**Goal of the exercise:** In the excerpt on Telesat's Senior Secured Notes, what total net leverage ratio must be exceeded after a change of control event for the Co-Issuers to be required to offer a repurchase?

**Page excerpt:**
================

If certain change of control events occur and, as a result, Telesat’s total net leverage ratio exceeds 4.50 to 1.00, the Co-Issuers will be required to make an offer to repurchase all of the Senior Secured Notes at a price in cash equal to 101% of the aggregate principal amount thereof plus accrued and unpaid interest and additional amounts, if any, to, but excluding, the date of repurchase, subject to the right of holders of record on the relevant record date to receive interest due on the relevant interest payment date falling on or prior to the date of repurchase.

================

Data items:
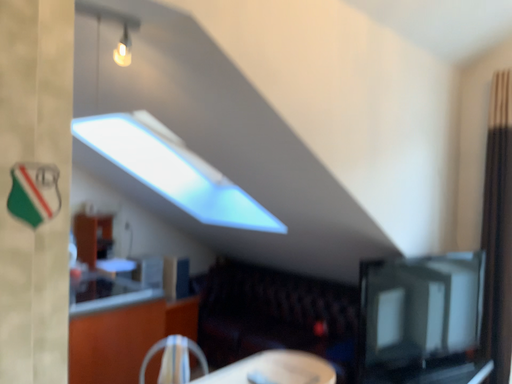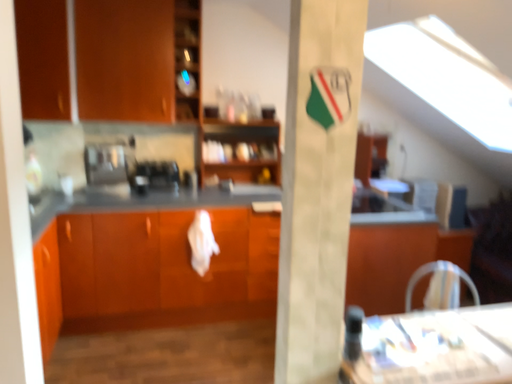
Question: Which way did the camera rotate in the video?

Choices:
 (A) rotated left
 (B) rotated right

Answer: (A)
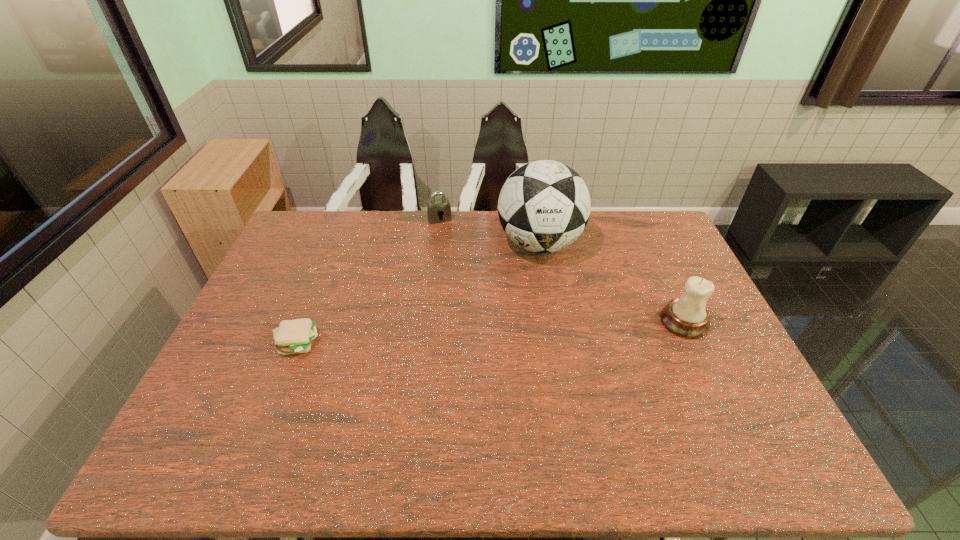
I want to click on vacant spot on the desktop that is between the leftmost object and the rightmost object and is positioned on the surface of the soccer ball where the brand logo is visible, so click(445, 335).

================

**Result of this exercise:** 4.50 to 1.00